The James Bond car eventually weighed 136 kg more than standard, but it would still do 233 km/h. It performed faultlessly during filming, and when Goldfinger was shown Aston Martin was hit by a sudden wave of publicity. Just then the company could have sold 50 a week, but production was limited to 11 a week and most of the benefit passed them by. The four-litre DB5 led to the DB6 with the same engine, then the DBS V8 with a 5.3-litre engine in its later version. In the middle '60s production reached 18 cars a week, efficiency was high and profits started to wipe out some of the overheads.
But then the Chancellor of the Exchequer brought in a new tax hitting company-owned cars. A great proportion of Aston Martins were bought by companies. The order book shrank suddenly and production had to be cut back at once. Aston Martin never recovered. They pressed on with the DB6 and DBS, steadily losing money. A new two-seater shown in
1966 was abandoned after two prototypes were finished. Plans for a
Hillman-based small car, a mid-engined car and a gullwing coupe were considered and dismissed.
David Brown Exits
In
1972 the company made a loss of £1.2 million on a turnover of only £3.2 million. Sir David Brown's bankers persuaded him his tractors had been subsidising his sports coupes for long enough. He sold out to an investment group, Company Developments, for a reputed £250,000. Company Developments couldn't develop Aston Martin enough. Two years later they were also looking for more cash.
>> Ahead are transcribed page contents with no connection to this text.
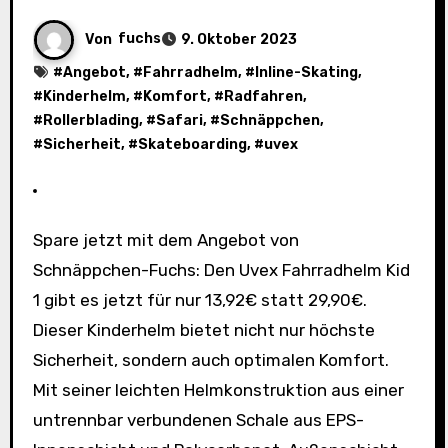
Von
fuchs
9. Oktober 2023
#
Angebot
, #
Fahrradhelm
, #
Inline-Skating
,
#
Kinderhelm
, #
Komfort
, #
Radfahren
,
#
Rollerblading
, #
Safari
, #
Schnäppchen
,
#
Sicherheit
, #
Skateboarding
, #
uvex
Spare jetzt mit dem Angebot von
Schnäppchen-Fuchs: Den Uvex Fahrradhelm Kid
1 gibt es jetzt für nur 13,92€ statt 29,90€.
Dieser Kinderhelm bietet nicht nur höchste
Sicherheit, sondern auch optimalen Komfort.
Mit seiner leichten Helmkonstruktion aus einer
untrennbar verbundenen Schale aus EPS-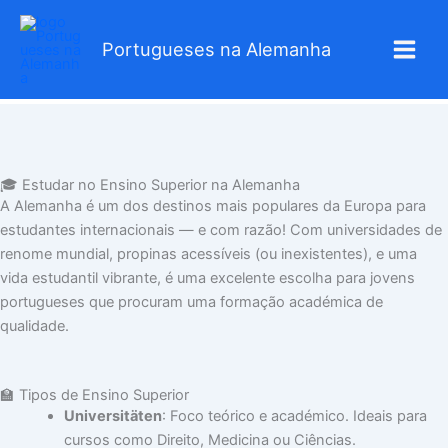
Skip
to
Portugueses na Alemanha
content
🎓 Estudar no Ensino Superior na Alemanha
A Alemanha é um dos destinos mais populares da Europa para
estudantes internacionais — e com razão! Com universidades de
renome mundial, propinas acessíveis (ou inexistentes), e uma
vida estudantil vibrante, é uma excelente escolha para jovens
portugueses que procuram uma formação académica de
qualidade.
🏫 Tipos de Ensino Superior
Universitäten
: Foco teórico e académico. Ideais para
cursos como Direito, Medicina ou Ciências.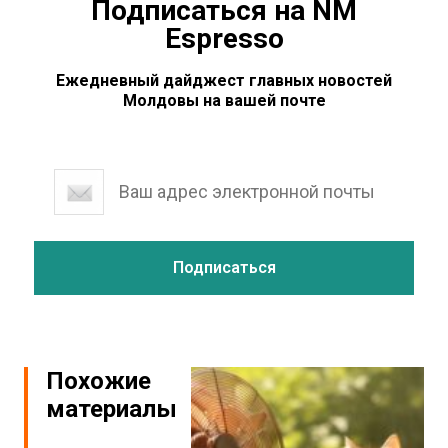
Подписаться на NM
Espresso
Ежедневный дайджест главных новостей
Молдовы на вашей почте
Похожие
материалы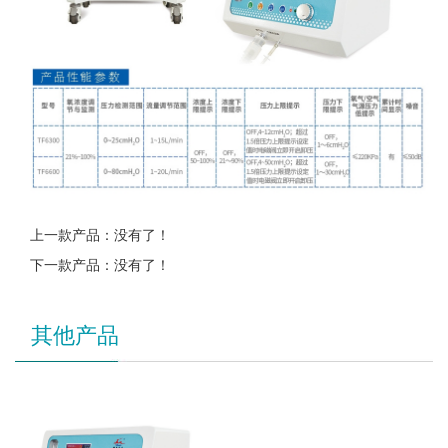
上一款产品：没有了！
下一款产品：没有了！
其他产品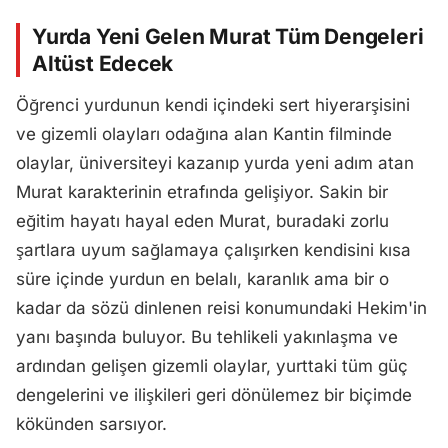
Yurda Yeni Gelen Murat Tüm Dengeleri
Altüst Edecek
Öğrenci yurdunun kendi içindeki sert hiyerarşisini
ve gizemli olayları odağına alan Kantin filminde
olaylar, üniversiteyi kazanıp yurda yeni adım atan
Murat karakterinin etrafında gelişiyor. Sakin bir
eğitim hayatı hayal eden Murat, buradaki zorlu
şartlara uyum sağlamaya çalışırken kendisini kısa
süre içinde yurdun en belalı, karanlık ama bir o
kadar da sözü dinlenen reisi konumundaki Hekim'in
yanı başında buluyor. Bu tehlikeli yakınlaşma ve
ardından gelişen gizemli olaylar, yurttaki tüm güç
dengelerini ve ilişkileri geri dönülemez bir biçimde
kökünden sarsıyor.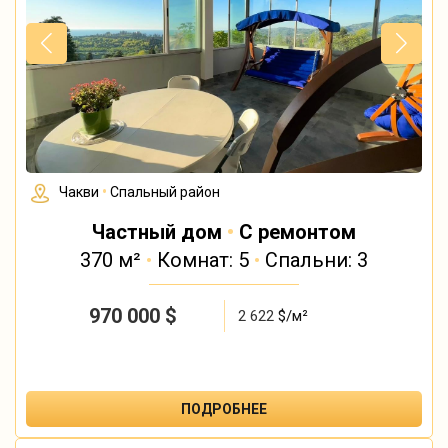
Чакви
•
Спальный район
Частный дом
•
С ремонтом
370 м²
•
Комнат: 5
•
Спальни: 3
970 000
$
2 622
$/м²
ПОДРОБНЕЕ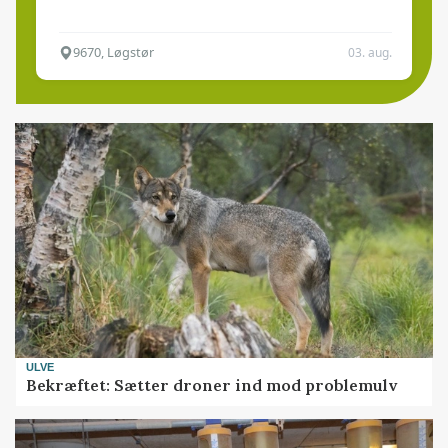
9670, Løgstør
03. aug.
ULVE
Bekræftet: Sætter droner ind mod problemulv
At the end of 1974 they looked for a buyer, couldn't find one, and threw in the towel. A line of 80 DBS V8s stood in the silent factory, unfinished and unpainted.
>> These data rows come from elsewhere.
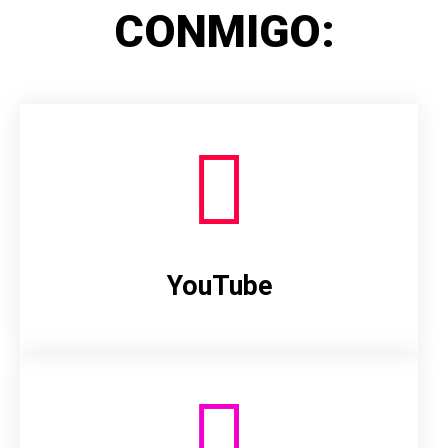
CONMIGO:
YouTube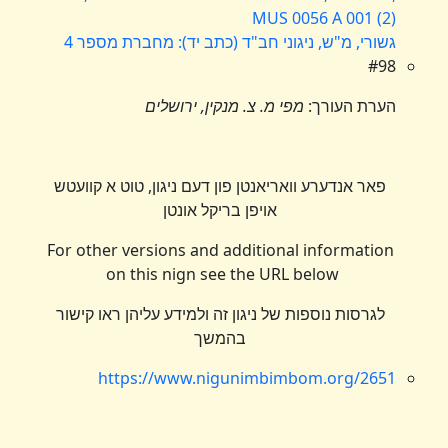
MUS 0056 A 001 (2)
גשורי, מ"ש, ניגוני חב"ד (כתב יד): מחברת מספר 4
#98
הערת העורך:
מפי מ. צ. מנקין, ירושלים
פאר אנדערע וואריאנטן פון דעם ניגון, טוט א קוועטש
אויפן בריקל אונטן
For other versions and additional information
on this nign see the URL below
לגרסות נוספות של ניגון זה ולמידע עליהן ראו קישור
בהמשך
https://www.nigunimbimbom.org/2651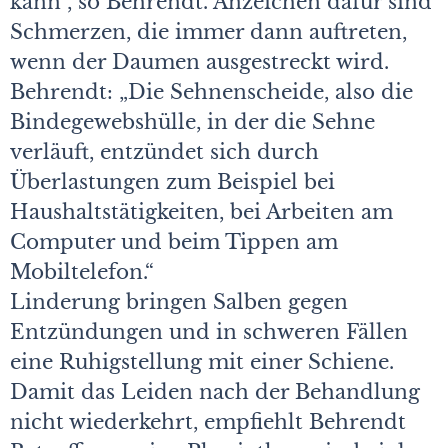
kann“, so Behrendt. Anzeichen dafür sind
Schmerzen, die immer dann auftreten,
wenn der Daumen ausgestreckt wird.
Behrendt: „Die Sehnenscheide, also die
Bindegewebshülle, in der die Sehne
verläuft, entzündet sich durch
Überlastungen zum Beispiel bei
Haushaltstätigkeiten, bei Arbeiten am
Computer und beim Tippen am
Mobiltelefon.“
Linderung bringen Salben gegen
Entzündungen und in schweren Fällen
eine Ruhigstellung mit einer Schiene.
Damit das Leiden nach der Behandlung
nicht wiederkehrt, empfiehlt Behrendt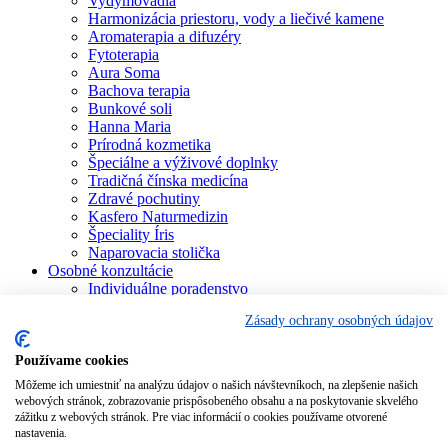
Vydymovadlá
Harmonizácia priestoru, vody a liečivé kamene
Aromaterapia a difuzéry
Fytoterapia
Aura Soma
Bachova terapia
Bunkové soli
Hanna Maria
Prírodná kozmetika
Špeciálne a výživové doplnky
Tradičná čínska medicína
Zdravé pochutiny
Kasfero Naturmedizin
Špeciality Íris
Naparovacia stolička
Osobné konzultácie
Individuálne poradenstvo
Aura Soma
Zásady ochrany osobných údajov
Bachova terapia
Schüsslerove soli
Aromaterapia
Používame cookies
Homeopatia
Môžeme ich umiestniť na analýzu údajov o našich návštevníkoch, na zlepšenie našich
Individuálna a partnerská numerológia
webových stránok, zobrazovanie prispôsobeného obsahu a na poskytovanie skvelého
Numerológia – kľúč života
zážitku z webových stránok. Pre viac informácií o cookies používame otvorené
Theta Healing
nastavenia.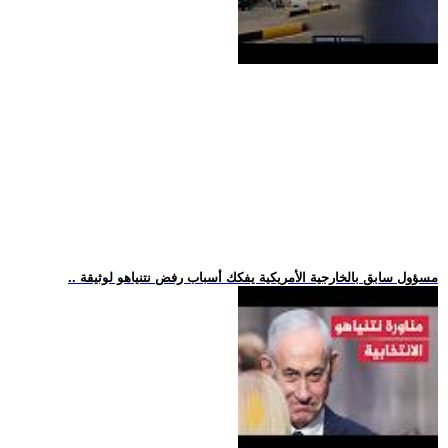
.. مسؤول سابق بالخارجية الأمريكية يفكك أسباب رفض نتنياهو لوثيقة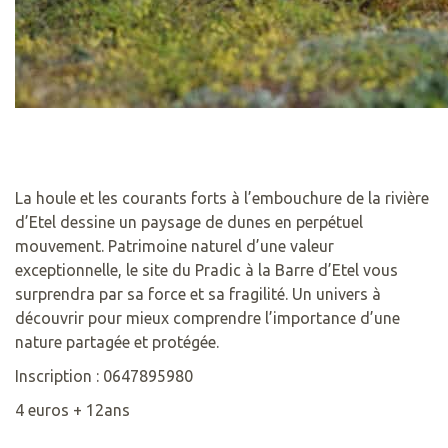
La houle et les courants forts à l’embouchure de la rivière
d’Etel dessine un paysage de dunes en perpétuel
mouvement. Patrimoine naturel d’une valeur
exceptionnelle, le site du Pradic à la Barre d’Etel vous
surprendra par sa force et sa fragilité. Un univers à
découvrir pour mieux comprendre l’importance d’une
nature partagée et protégée.
Inscription : 0647895980
4 euros + 12ans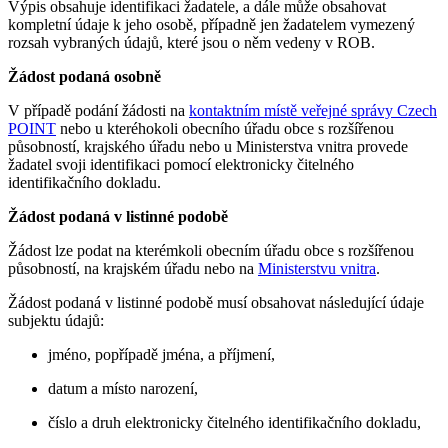
Výpis obsahuje identifikaci žadatele, a dále může obsahovat
kompletní údaje k jeho osobě, případně jen žadatelem vymezený
rozsah vybraných údajů, které jsou o něm vedeny v ROB.
Žádost podaná osobně
V případě podání žádosti na
kontaktním místě veřejné správy Czech
POINT
nebo u kteréhokoli obecního úřadu obce s rozšířenou
působností, krajského úřadu nebo u Ministerstva vnitra provede
žadatel svoji identifikaci pomocí elektronicky čitelného
identifikačního dokladu.
Žádost podaná v listinné podobě
Žádost lze podat na kterémkoli obecním úřadu obce s rozšířenou
působností, na krajském úřadu nebo na
Ministerstvu vnitra
.
Žádost podaná v listinné podobě musí obsahovat následující údaje
subjektu údajů:
jméno, popřípadě jména, a příjmení,
datum a místo narození,
číslo a druh elektronicky čitelného identifikačního dokladu,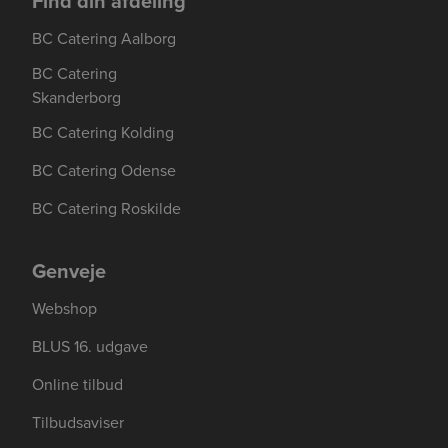
Find din afdeling
BC Catering Aalborg
BC Catering
Skanderborg
BC Catering Kolding
BC Catering Odense
BC Catering Roskilde
Genveje
Webshop
BLUS 16. udgave
Online tilbud
Tilbudsaviser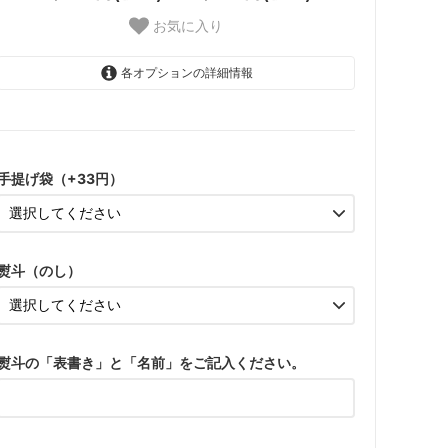
お気に入り
各オプションの詳細情報
あり
4,828円(税込)
手提げ袋（+33円）
なし
4,796円(税込)
あり
4,828円(税込)
熨斗（のし）
なし
4,796円(税込)
あり
4,828円(税込)
熨斗の「表書き」と「名前」をご記入ください。
なし
4,796円(税込)
あり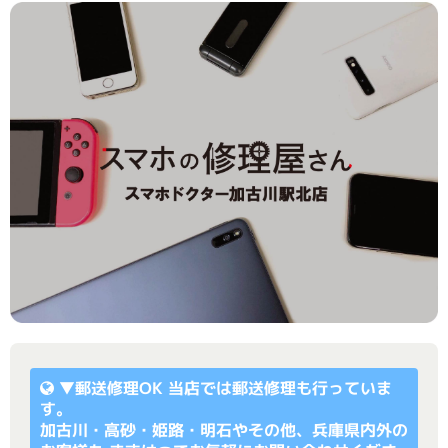
▼
郵送修理OK
当店では郵送修理も行っていま
す。
加古川・高砂・姫路・明石やその他、兵庫県内外の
As it turned out, this wasn't the end, or even the beginning of the end. It was just another chapter in the cliff-hanger. Millionaire enthusiasts were rumored to be planning the company's revival. Members of the Aston Martin Owners Club banded in a consortium to save it. An investment group representing Middle East oil interests, busy buying up the rest of England, was reported to be interested. The cars waited in the factory while the financiers wheeled and dealed. Finally a consortium of an American, Peter Sprague, an Englishman, Jeremy Turner, and a Canadian, George Minden, offered the creditors £1.05 million. The deal went through and the production line rolled again.
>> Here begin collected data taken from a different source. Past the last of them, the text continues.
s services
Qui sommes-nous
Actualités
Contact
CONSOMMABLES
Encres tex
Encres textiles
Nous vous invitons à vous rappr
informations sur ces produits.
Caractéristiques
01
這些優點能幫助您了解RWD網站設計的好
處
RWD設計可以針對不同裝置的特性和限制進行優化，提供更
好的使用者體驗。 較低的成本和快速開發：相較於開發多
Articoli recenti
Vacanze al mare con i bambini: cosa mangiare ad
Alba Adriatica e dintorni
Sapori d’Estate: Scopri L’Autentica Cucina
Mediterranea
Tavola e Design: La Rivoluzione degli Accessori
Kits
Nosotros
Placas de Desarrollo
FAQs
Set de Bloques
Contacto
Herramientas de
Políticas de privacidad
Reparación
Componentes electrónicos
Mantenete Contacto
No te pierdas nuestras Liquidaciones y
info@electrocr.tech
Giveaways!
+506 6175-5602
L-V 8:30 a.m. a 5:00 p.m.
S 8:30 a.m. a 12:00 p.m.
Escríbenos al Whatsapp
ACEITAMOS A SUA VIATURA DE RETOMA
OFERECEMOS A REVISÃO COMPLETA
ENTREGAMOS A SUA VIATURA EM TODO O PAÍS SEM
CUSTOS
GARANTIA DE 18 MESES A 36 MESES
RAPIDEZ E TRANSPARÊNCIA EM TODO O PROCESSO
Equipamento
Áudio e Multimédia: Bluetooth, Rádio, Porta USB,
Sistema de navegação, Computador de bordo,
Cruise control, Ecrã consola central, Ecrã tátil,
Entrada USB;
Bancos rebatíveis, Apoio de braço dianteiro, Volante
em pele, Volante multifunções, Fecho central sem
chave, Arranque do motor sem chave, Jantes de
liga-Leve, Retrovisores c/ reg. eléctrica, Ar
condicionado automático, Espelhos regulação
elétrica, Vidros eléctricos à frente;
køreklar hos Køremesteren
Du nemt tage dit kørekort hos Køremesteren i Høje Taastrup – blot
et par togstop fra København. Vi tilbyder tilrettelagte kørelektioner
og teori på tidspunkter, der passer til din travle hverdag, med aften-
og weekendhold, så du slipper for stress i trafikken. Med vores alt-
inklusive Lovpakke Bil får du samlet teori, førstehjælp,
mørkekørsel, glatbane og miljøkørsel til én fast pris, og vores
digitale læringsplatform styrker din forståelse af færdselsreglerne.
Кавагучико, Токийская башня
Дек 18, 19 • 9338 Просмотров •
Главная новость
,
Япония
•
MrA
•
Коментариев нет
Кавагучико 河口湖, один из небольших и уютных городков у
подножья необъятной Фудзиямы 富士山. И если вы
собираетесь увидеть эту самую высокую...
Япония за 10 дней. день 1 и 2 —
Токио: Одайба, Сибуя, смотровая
"I didn't really mean to buy Aston Martin, but I got trapped by the press," Sprague said later. "I couldn't just go home again, so I stayed around to see if it could be done. I couldn't find a rational explanation why the thing couldn't be done." Spraque and his associates, like all Aston Martin's rescuers in the past, immediately decided there would be no drop in quality. They showed this in October,
1976 when they showed the prototype
Aston Martin Lagonda, with computerised gas-plasma digital instruments, a space-age cabin and the standard Aston Martin 240 km/h performance.